Spitting Image is a new Twin Cities composer collective. They have commissioned five new works from Twin Cities composers. Studio Z in Lowertown will host the premier performance by top local performers at “The Hear and Now” concert on Friday, June 6. This show’s works include:
- “Extinction” by Joshua Musikantow for electronics using Axis 64
- A new work by Noah Keesecker for soprano and electronics
- “Nine Wee Drams” by Daniel Nass for clarinet and cello
- “An Uaimh Bhinn” by Ted Moore for bass clarinet and electronics
- “Phase Change” by Katherine Bergman for flute and cello
Performers include Carrie Hennemin Shaw, soprano; Sarah Porwoll-Lee, clarinet; Lars Krogstad, cello; and James DeVoll, flute. Studio Z is at 275 East 4th Street, Suite 200. The concert starts at 7:30 p.m.
On Sunday, June 8, a couple of jazz musicians with great reputations will be at the Central Library to perform a celebration of Brazilian music, including samba and bossa nova, on guitar and mandolin. I first met Joan Griffith when she was teaching 5th graders the history and finer points of be-bop during an arts residency in the Saint Paul schools. Besides working with young people, she is a university professor who has played with the best.

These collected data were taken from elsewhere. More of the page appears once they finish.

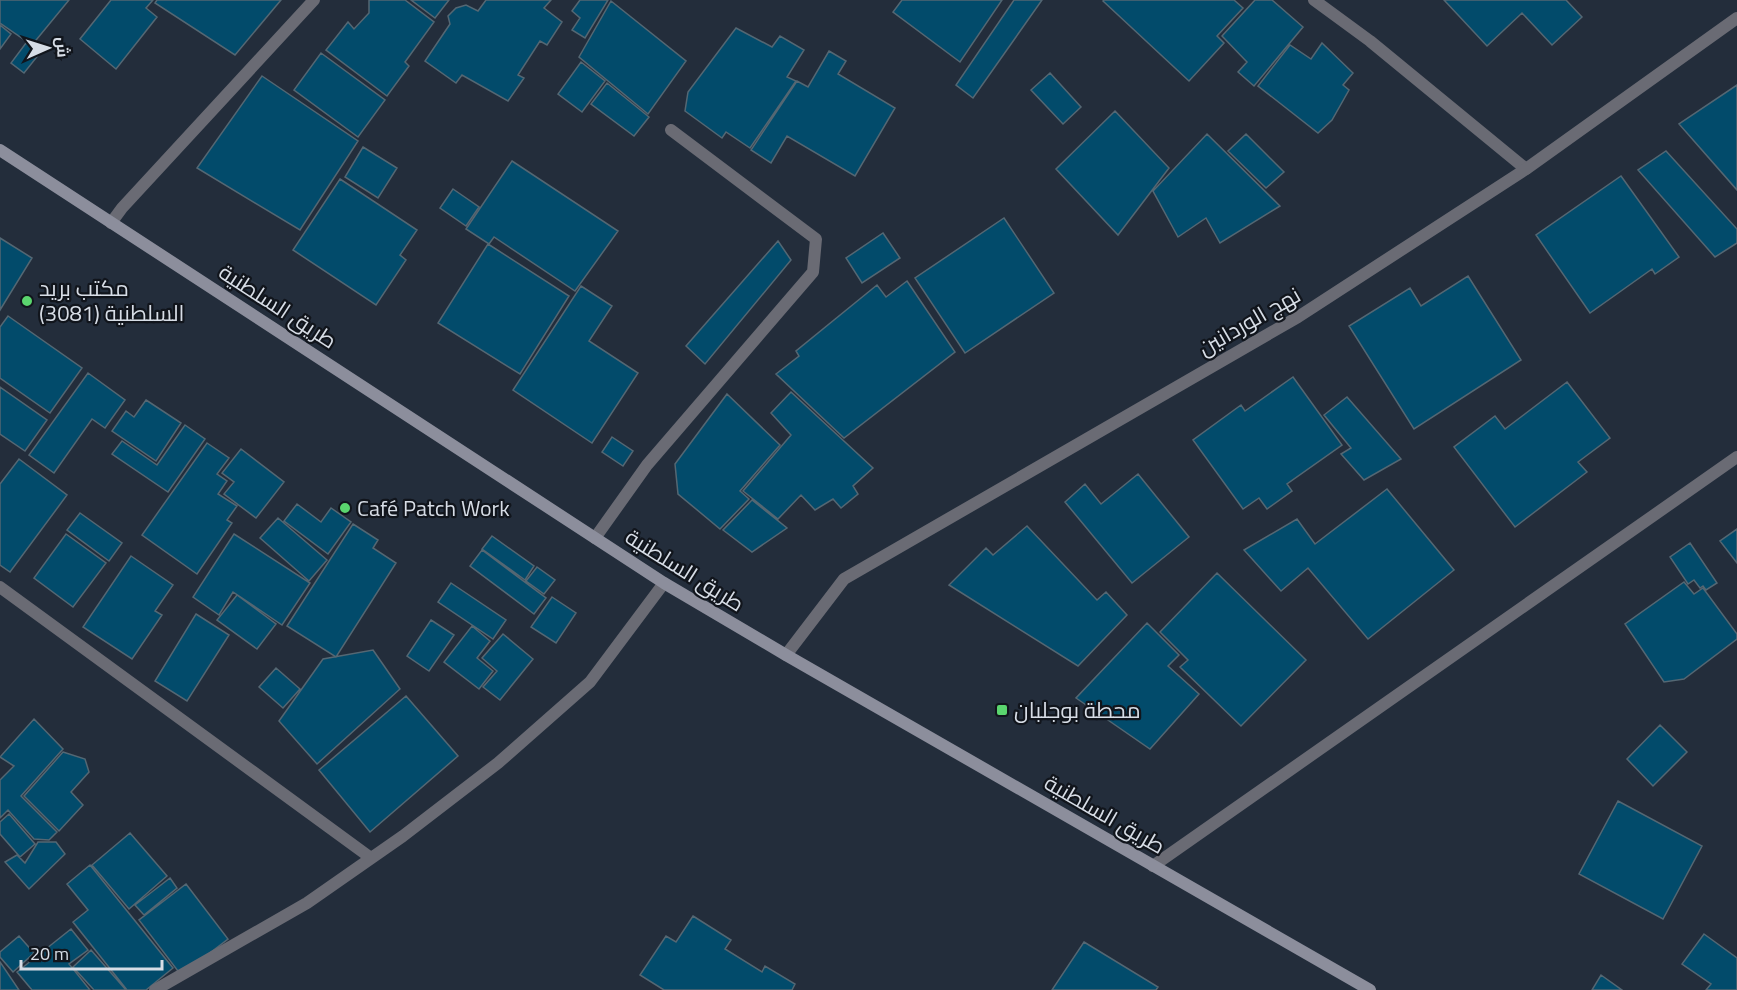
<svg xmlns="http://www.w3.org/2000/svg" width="1737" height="990" font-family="'Titillium Web',Cairo,sans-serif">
<rect width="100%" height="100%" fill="#232d3b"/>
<!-- building -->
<path fill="#024b6b" stroke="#546773" stroke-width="1.5" d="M 0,0 L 69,0 L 32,45 L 0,23 Z
M 111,0 L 153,0 L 146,8 L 157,17 L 116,69 L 80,39 Z
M 157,0 L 281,0 L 235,55 L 155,3 Z
M 369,0 L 405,0 L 434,22 L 405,62 L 409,66 L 387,96 L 326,50 L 348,22 L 354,29 L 369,13 Z
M 411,0 L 449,0 L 435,18 Z
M 486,0 L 551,0 L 544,8 L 562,22 L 547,45 L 540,41 L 518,75 L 524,78 L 508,101 L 462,75 L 456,83 L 425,61 L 450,24 L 448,16 L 456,8 L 466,5 L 478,11 Z
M 580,0 L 608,0 L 585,38 L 572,30 L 580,18 L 572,11 Z
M 902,0 L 1002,0 L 960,62 L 893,12 Z
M 1014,0 L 1042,0 L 973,98 L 956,85 Z
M 1104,0 L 1234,0 L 1243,8 L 1217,36 L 1224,43 L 1189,81 L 1103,1 Z
M 1255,0 L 1272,0 L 1303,27 L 1254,86 L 1238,72 L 1247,62 L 1222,36 Z
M 1444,0 L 1566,0 L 1582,17 L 1552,45 L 1522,13 L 1487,46 Z
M 611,1 L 686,61 L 648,114 L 579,57 Z
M 0,25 L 11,34 L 0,49 Z
M 736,28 L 772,47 L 780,36 L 804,50 L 787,77 L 796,81 L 750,148 L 726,132 L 722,138 L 685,111 L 688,92 Z
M 26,43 L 40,53 L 24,73 L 11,63 Z
M 1322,43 L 1353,73 L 1343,85 L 1349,90 L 1332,120 L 1318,133 L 1258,86 L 1290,45 L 1311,59 Z
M 829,51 L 846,61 L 838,74 L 895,108 L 855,176 L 787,136 L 771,163 L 751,150 L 797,81 L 808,87 Z
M 321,53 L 385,100 L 358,137 L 294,90 Z
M 581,62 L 605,81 L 582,112 L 558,94 Z
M 1050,73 L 1081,107 L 1063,124 L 1031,90 Z
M 262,76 L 358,141 L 300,230 L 197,168 Z
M 607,83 L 649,117 L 634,136 L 591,104 Z
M 1737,85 L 1737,190 L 1679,124 Z
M 1115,111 L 1169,168 L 1118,235 L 1056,169 Z
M 1207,134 L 1280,206 L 1220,243 L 1206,218 L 1178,237 L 1153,191 Z
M 1246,134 L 1284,172 L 1266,188 L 1228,151 Z
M 363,147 L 397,168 L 378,198 L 345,177 Z
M 1666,151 L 1737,229 L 1737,243 L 1715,257 L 1638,170 Z
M 512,161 L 618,231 L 575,291 L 494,237 L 489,244 L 466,229 Z
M 1621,176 L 1679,257 L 1655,274 L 1652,269 L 1590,313 L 1536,235 Z
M 340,179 L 417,230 L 400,255 L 406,260 L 376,305 L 293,250 Z
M 453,189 L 479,207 L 466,226 L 440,208 Z
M 1004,218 L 1054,293 L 965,353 L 915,278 Z
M 883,233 L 900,258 L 862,283 L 846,258 Z
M 0,238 L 32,258 L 0,310 Z
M 778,241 L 791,260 L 705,364 L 686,346 Z
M 488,244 L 569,296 L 520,374 L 438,323 Z
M 1468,276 L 1521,360 L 1414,429 L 1349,326 L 1410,288 L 1421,306 Z
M 907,281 L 955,352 L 844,438 L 776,374 L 799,356 L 796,351 L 877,285 L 886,297 Z
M 581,286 L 612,306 L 589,341 L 638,373 L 592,443 L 513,390 Z
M 8,316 L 82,368 L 50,413 L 0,378 L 0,327 Z
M 88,373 L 125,400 L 105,428 L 92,419 L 54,473 L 29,455 Z
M 1293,377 L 1342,445 L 1287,484 L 1292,491 L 1267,509 L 1259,498 L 1243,509 L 1193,440 L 1241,405 L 1245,411 Z
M 1567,382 L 1610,438 L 1578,462 L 1587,472 L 1515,527 L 1454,447 L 1495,416 L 1505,429 Z
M 0,387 L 47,420 L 25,451 L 0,434 Z
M 791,392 L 873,468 L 853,486 L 858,494 L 841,508 L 833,499 L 815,510 L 801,495 L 778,519 L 743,491 L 791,435 L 771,413 Z
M 727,394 L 780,445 L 740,491 L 749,499 L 720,529 L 678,494 L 675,464 Z
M 1347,397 L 1401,459 L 1364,480 L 1341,454 L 1351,448 L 1324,415 Z
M 146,400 L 181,423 L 156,461 L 112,431 L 126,411 L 134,417 Z
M 185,425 L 205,439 L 168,492 L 112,454 L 122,441 L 157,465 Z
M 612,437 L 633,451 L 623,466 L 602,452 Z
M 207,443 L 229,458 L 217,474 L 227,481 L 218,494 L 237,506 L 227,520 L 232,523 L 197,574 L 142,535 Z
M 241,449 L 284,482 L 256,518 L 224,494 L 234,482 L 222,473 Z
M 19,459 L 67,495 L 10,572 L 0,565 L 0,484 Z
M 1138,474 L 1189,537 L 1132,583 L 1065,502 L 1085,484 L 1101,504 Z
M 1387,489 L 1454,570 L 1368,639 L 1308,568 L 1281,591 L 1244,550 L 1297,519 L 1315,544 Z
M 752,500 L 787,528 L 752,552 L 723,530 Z
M 297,504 L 321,522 L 331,508 L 351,522 L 328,554 L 284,521 Z
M 80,513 L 122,543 L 109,561 L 67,530 Z
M 278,518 L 327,560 L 309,581 L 260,538 Z
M 353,524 L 378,540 L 373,548 L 396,563 L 336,657 L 287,626 Z
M 1027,526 L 1097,600 L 1106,592 L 1127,615 L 1078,666 L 949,585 L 986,548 L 993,555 Z
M 1737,529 L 1737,563 L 1720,541 Z
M 66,534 L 106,563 L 73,607 L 34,578 Z
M 234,534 L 310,583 L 282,625 L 233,592 L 219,615 L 193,597 Z
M 492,536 L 534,566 L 525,580 L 482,549 Z
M 1690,543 L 1717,583 L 1706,590 L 1703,586 L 1700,588 L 1694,580 L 1688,584 L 1670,557 Z
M 482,550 L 546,598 L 534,614 L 470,566 Z
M 131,556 L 173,585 L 155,611 L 162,615 L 132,659 L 83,627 Z
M 537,567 L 555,580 L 544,594 L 526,581 Z
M 1217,573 L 1306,660 L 1241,726 L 1180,667 L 1188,660 L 1160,632 Z
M 1684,582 L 1694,594 L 1703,588 L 1737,634 L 1737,639 L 1684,679 L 1664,682 L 1625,624 Z
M 451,583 L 506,620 L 493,639 L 438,602 Z
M 237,595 L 276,624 L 257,649 L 217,620 Z
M 552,597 L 576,613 L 556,643 L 531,627 Z
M 196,614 L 229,635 L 187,701 L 155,681 Z
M 431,620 L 454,635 L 429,671 L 407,656 Z
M 1147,623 L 1179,655 L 1168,666 L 1199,694 L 1150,749 L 1076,698 Z
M 472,626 L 490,641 L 477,658 L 493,671 L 479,689 L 444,662 Z
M 503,634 L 533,659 L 500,700 L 483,687 L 497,671 L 482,658 Z
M 373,650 L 400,689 L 317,764 L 279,721 L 323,659 Z
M 276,668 L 300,689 L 283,708 L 259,687 Z
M 406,696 L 458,756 L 370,832 L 319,770 Z
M 34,719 L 63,749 L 21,796 L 57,832 L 49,840 L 34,839 L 8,810 L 0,818 L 0,780 L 14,766 L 0,757 Z
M 1660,725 L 1687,752 L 1653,786 L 1627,759 Z
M 63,752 L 85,759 L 89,772 L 71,792 L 83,805 L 59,831 L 24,796 Z
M 1618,801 L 1702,846 L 1663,919 L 1579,874 Z
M 9,814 L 35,844 L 20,857 L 0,834 L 0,822 Z
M 130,833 L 167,876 L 129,909 L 92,865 Z
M 38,842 L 56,842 L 65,854 L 29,889 L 5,862 L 17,855 L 25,863 Z
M 90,865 L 173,968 L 146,990 L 127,990 L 73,922 L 88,910 L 67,884 Z
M 170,878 L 177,888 L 144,915 L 135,905 Z
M 186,884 L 228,939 L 181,975 L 139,920 Z
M 693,916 L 731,940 L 725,949 L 762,972 L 765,966 L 795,984 L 792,990 L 664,990 L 640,975 L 666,936 L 676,942 Z
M 71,929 L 88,950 L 69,964 L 90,990 L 32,990 L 17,972 Z
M 1704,934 L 1737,958 L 1737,990 L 1706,990 L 1711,984 L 1682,964 Z
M 19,936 L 34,953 L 13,972 L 0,957 L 0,952 Z
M 1084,942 L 1158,987 L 1156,990 L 1052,990 Z
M 91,950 L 126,990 L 94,990 L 73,967 Z
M 0,962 L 19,990 L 0,990 Z
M 1601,975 L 1622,990 L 1592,990 Z"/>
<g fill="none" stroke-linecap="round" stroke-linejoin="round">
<!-- minor -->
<path stroke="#6a6b74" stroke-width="12" d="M 1314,0 L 1370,41 L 1526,169
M 111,223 L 122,208 L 314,0
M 595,538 L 647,465 L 813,272 L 816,239 L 671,130
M 0,587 L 371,858
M 1153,866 L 1737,457
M 155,990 L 307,903 L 403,836 L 498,763 L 590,682 L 664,583"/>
<!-- tertiary -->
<path stroke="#6a6b74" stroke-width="12" d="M 786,655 L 844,579 L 1298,317 L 1526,169 L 1737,18"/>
<!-- secondary -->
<path stroke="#8c8e9c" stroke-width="12" d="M 0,150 L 664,583 L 786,655 L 1370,990"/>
</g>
<!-- markers -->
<g fill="#5ad56e" stroke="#11151c" stroke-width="2">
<circle cx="27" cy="301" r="6"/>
<circle cx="345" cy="508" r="6"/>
<rect x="996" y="704" width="12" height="12" rx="3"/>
</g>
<g text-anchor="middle" stroke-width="4.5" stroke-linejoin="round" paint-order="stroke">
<!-- poi labels -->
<g font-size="22" fill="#d7dde6" stroke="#11151c" text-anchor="start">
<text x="39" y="296">مكتب بريد<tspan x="39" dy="25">السلطنية (3081)</tspan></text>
<text x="357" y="516">Café Patch Work</text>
<text x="1014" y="718">محطة بوجلبان</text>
</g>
<!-- street labels -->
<g font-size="22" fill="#d7dde6" stroke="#11151c">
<text transform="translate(278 306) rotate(33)" y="8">طريق السلطنية</text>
<text transform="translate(1249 321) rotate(-30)" y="8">نهج الوردانين</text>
<text transform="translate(685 570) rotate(32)" y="8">طريق السلطنية</text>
<text transform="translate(1105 814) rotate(30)" y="8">طريق السلطنية</text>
</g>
</g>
<!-- north arrow -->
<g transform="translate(48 48) rotate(87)" stroke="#11151c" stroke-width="4.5" paint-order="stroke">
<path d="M0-4.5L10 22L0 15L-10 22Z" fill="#d7dde6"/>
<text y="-9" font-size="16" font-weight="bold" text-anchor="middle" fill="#d7dde6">ش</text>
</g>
<!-- scale -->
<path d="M21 960v9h141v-9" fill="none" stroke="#d7dde6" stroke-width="3"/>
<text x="30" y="960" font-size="18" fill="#d7dde6" stroke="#11151c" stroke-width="4.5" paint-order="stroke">20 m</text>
</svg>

Sam Miltich grew up on bluegrass music, but in his late teens, got plugged into Django Reinhardt, which changed his music trajectory onto a jazz arc that has taken him across the United States and Europe. This event, Sambanova: A Celebration of Brazilian Music, starts at 2 p.m. The library is at 90 East 4th Street.
This week is full. Be sure to check out all the other events on the Almanac arts calendar. If you remember last week’s TWISP, that week was full, too. A lot happened, including the loss of one of the icons of American words and letters, Maya Angelou. She is important to many of us, but especially to the Almanac. She told people who thought they were ordinary that they were extraordinary and had a voice and a story—and that they should use both. Have a great week.